There was only one technical descent that separated the men from the boys. The rest of the course was long steady climbing which didn’t work to my advantage as I like to hang it out a bit on the faster sections and use my experience from years of motocross racing to be comfortable with the bike dancing around and having it on the edge of breaking away from me.
That said, my trusty old Specialized Camber got me round, still wearing every stock part it came with back in 2010. She’s been a goodun! I did make a couple of silly errors with wrong turns. Looking at the timed results at the end, I don’t think my mistakes would’ve impacted the final result so I’m not going to beat myself up about that. Just make sure I don’t make those mistakes in a race that is more important.
Into T2 and my fingers had stopped working, I couldn’t get my helmet buckle undone, and my calves began to cramp while I was stood still trying to force my mountain bike shoes free in similar numbness.
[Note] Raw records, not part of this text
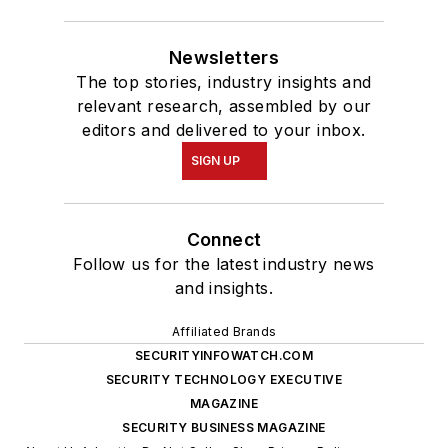
Newsletters
The top stories, industry insights and
relevant research, assembled by our
editors and delivered to your inbox.
SIGN UP
Connect
Follow us for the latest industry news
and insights.
Affiliated Brands
SECURITYINFOWATCH.COM
SECURITY TECHNOLOGY EXECUTIVE
MAGAZINE
SECURITY BUSINESS MAGAZINE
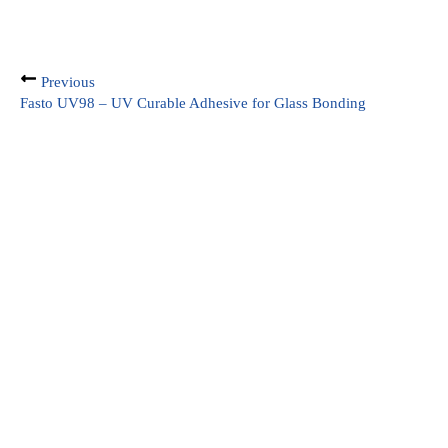
Previous
Fasto UV98 – UV Curable Adhesive for Glass Bonding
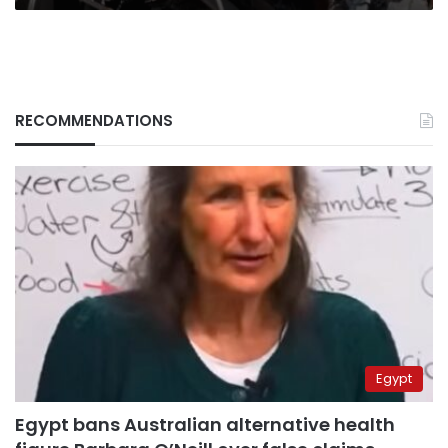
RECOMMENDATIONS
Egypt
Egypt bans Australian alternative health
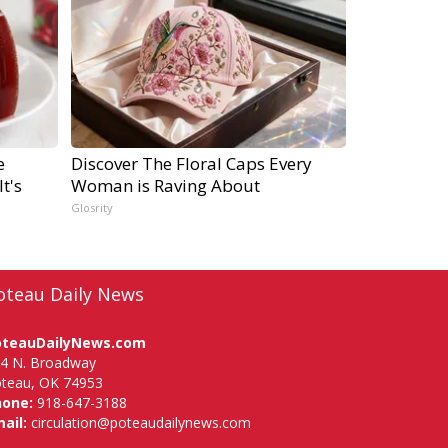
e
Discover The Floral Caps Every
t's
Woman is Raving About
Glosrity
oteau Daily News
oteauDailyNews.com
4 N. Broadway
teau, OK 74953
hone:
918-647-3188
ail:
circulation@poteaudailynews.com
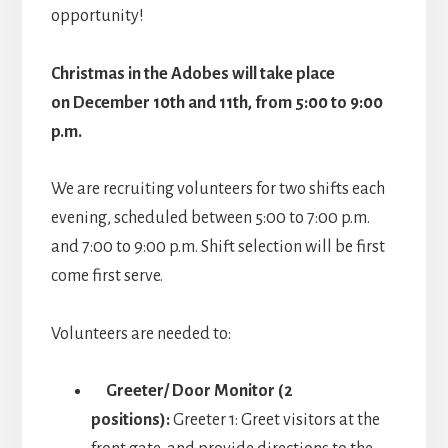
opportunity!
Christmas in the Adobes will take place
on December 10th and 11th, from 5:00 to 9:00
p.m.
We are recruiting volunteers for two shifts each
evening, scheduled between 5:00 to 7:00 p.m.
and 7:00 to 9:00 p.m. Shift selection will be first
come first serve.
Volunteers are needed to:
Greeter/ Door Monitor (2
positions):
Greeter 1: Greet visitors at the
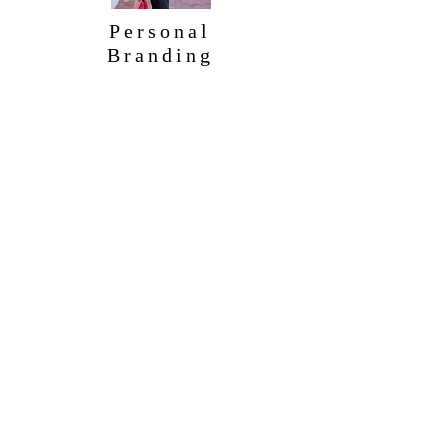
Personal
Branding
Contact
info@DailyEtiquette.com
for information on classes and seminars
562.201.0516
Info@dailyetiquette.com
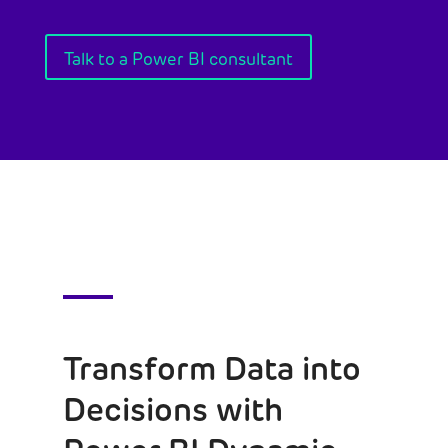
Talk to a Power BI consultant
Transform Data into
Decisions with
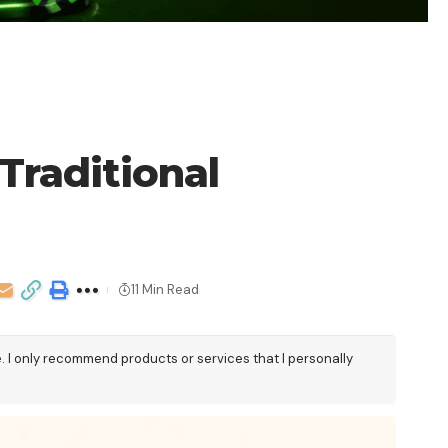
Traditional
11 Min Read
e. I only recommend products or services that I personally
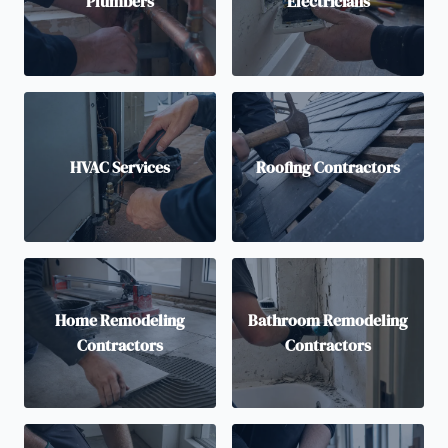
Plumbers
Electricians
HVAC Services
Roofing Contractors
Home Remodeling
Bathroom Remodeling
Contractors
Contractors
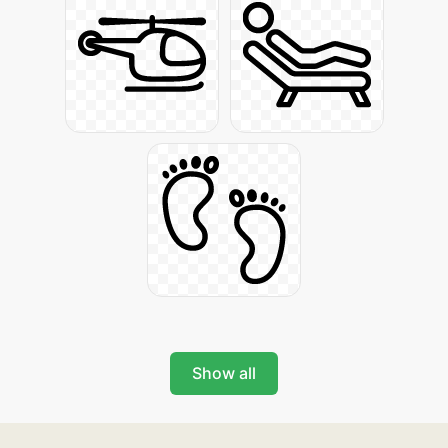
Show all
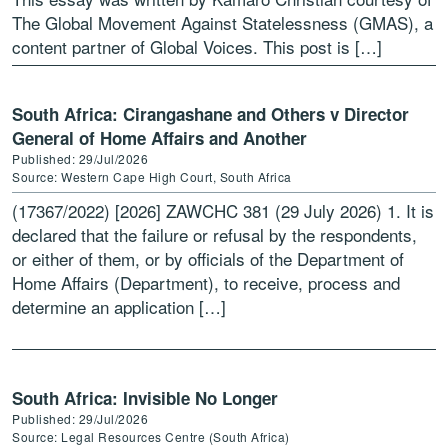
The Global Movement Against Statelessness (GMAS), a
content partner of Global Voices. This post is […]
South Africa: Cirangashane and Others v Director
General of Home Affairs and Another
Published: 29/Jul/2026
Source: Western Cape High Court, South Africa
(17367/2022) [2026] ZAWCHC 381 (29 July 2026) 1. It is
declared that the failure or refusal by the respondents,
or either of them, or by officials of the Department of
Home Affairs (Department), to receive, process and
determine an application […]
South Africa: Invisible No Longer
Published: 29/Jul/2026
Source: Legal Resources Centre (South Africa)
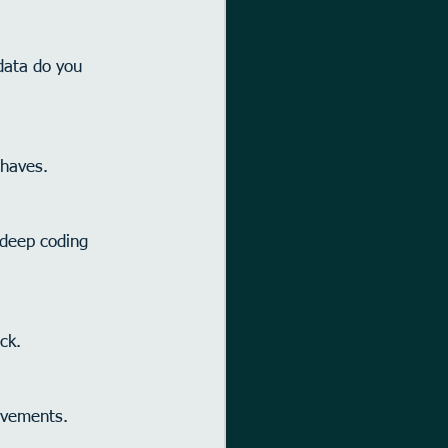
data do you 
-haves.
 deep coding 
ck.
ovements.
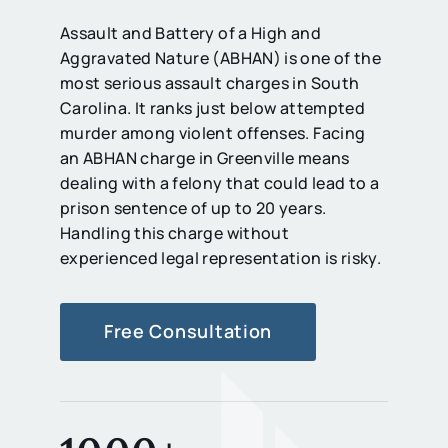
Assault and Battery of a High and
Aggravated Nature (ABHAN) is one of the
most serious assault charges in South
Carolina. It ranks just below attempted
murder among violent offenses. Facing
an ABHAN charge in Greenville means
dealing with a felony that could lead to a
prison sentence of up to 20 years.
Handling this charge without
experienced legal representation is risky.
Free Consultation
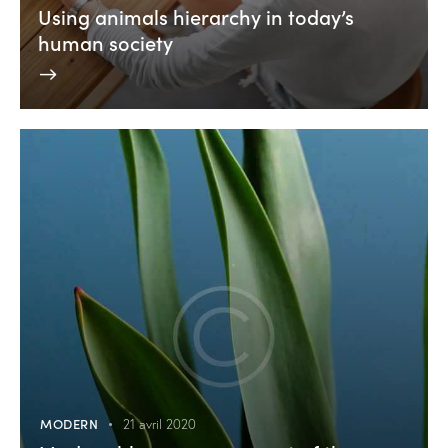
Using animals hierarchy in today’s
human society
MODERN
21 avril 2020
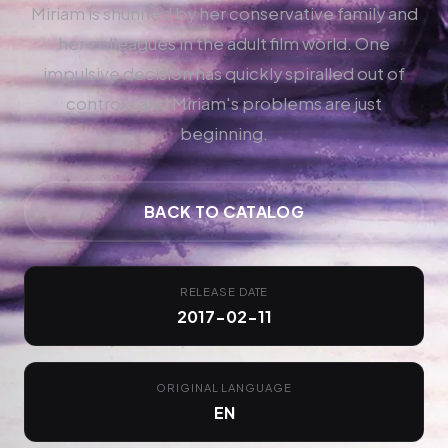
Miriam is shunned by her conservative family and
her colleagues in the adult film world. One
impulsive decision has quickly spiralled out of
control - and Miriam's problems are just
beginning.
BACK TO CATALOG
RELEASE DATE
2017-02-11
ORIGINAL LANGUAGE
EN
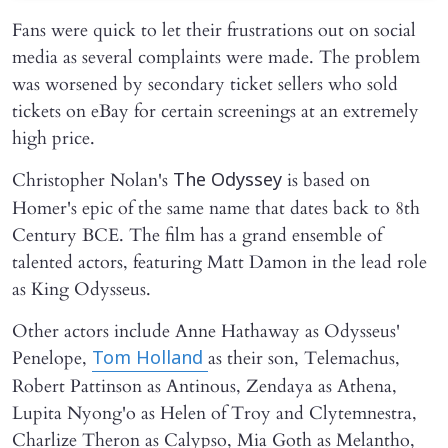
Fans were quick to let their frustrations out on social
media as several complaints were made. The problem
was worsened by secondary ticket sellers who sold
tickets on eBay for certain screenings at an extremely
high price.
Christopher Nolan's
is based on
The Odyssey
Homer's epic of the same name that dates back to 8th
Century BCE. The film has a grand ensemble of
talented actors, featuring Matt Damon in the lead role
as King Odysseus.
Other actors include Anne Hathaway as Odysseus'
Penelope,
as their son, Telemachus,
Tom Holland
Robert Pattinson as Antinous, Zendaya as Athena,
Lupita Nyong'o as Helen of Troy and Clytemnestra,
Charlize Theron as Calypso, Mia Goth as Melantho,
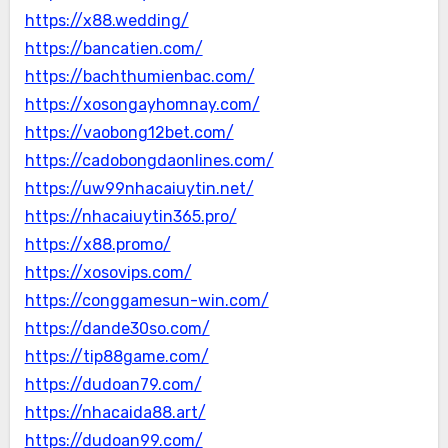
https://x88.wedding/
https://bancatien.com/
https://bachthumienbac.com/
https://xosongayhomnay.com/
https://vaobong12bet.com/
https://cadobongdaonlines.com/
https://uw99nhacaiuytin.net/
https://nhacaiuytin365.pro/
https://x88.promo/
https://xosovips.com/
https://conggamesun-win.com/
https://dande30so.com/
https://tip88game.com/
https://dudoan79.com/
https://nhacaida88.art/
https://dudoan99.com/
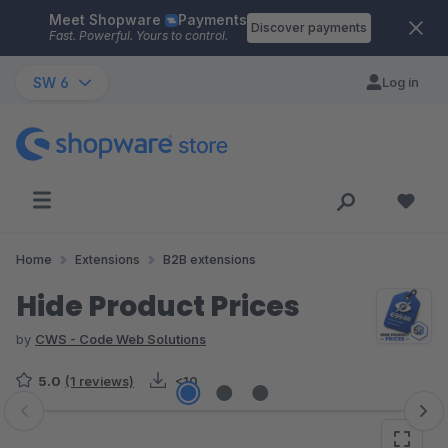
Meet Shopware
Payments
Skip to main content
Discover payments
Fast. Powerful. Yours to control.
SW 6
Log in
Home
Extensions
B2B extensions
Hide Product Prices
by
CWS - Code Web Solutions
5.0
(1 reviews)
<10
Skip image gallery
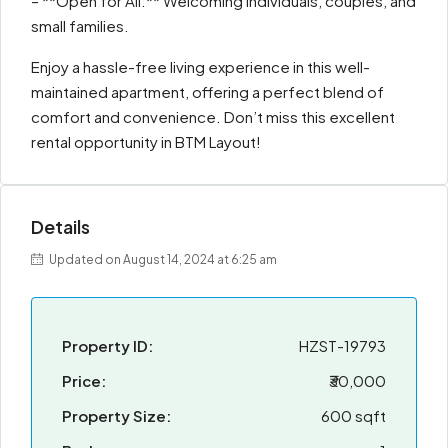
– **Open for All:** Welcoming individuals, couples, and
small families.
Enjoy a hassle-free living experience in this well-
maintained apartment, offering a perfect blend of
comfort and convenience. Don’t miss this excellent
rental opportunity in BTM Layout!
Details
Updated on August 14, 2024 at 6:25 am
Property ID:
HZST-19793
Price:
₹30,000
Property Size:
600 sqft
I managed to prise the helmet off and around my chin without undoing the buckle and I was on my way for there second run (3.5km). This second run was much more of a known entity as it was the lower level final section wee had ran in the first leg. I was too far behind to make a real impact on the position ahead and I had a commanding lead over my next in line so there was little to push for and tempt those injuries. Looking at my heart rate after the race, it’s easy to see how I let my foot off the gas as the race went on.
I brought it home in one piece, to land 6th overall and 1st in my age group. Happy with that and some great training, I’ll definitely be doing more off-road running. Crazy Legs Events put on a great race as it was their inaugural running of the event and the wine and chocolate for AG win came in handy that night. I whacked the heating up in the car, cradled an awfully weak cup of tea and spent the next few days wishing I’d have done that warm down jog!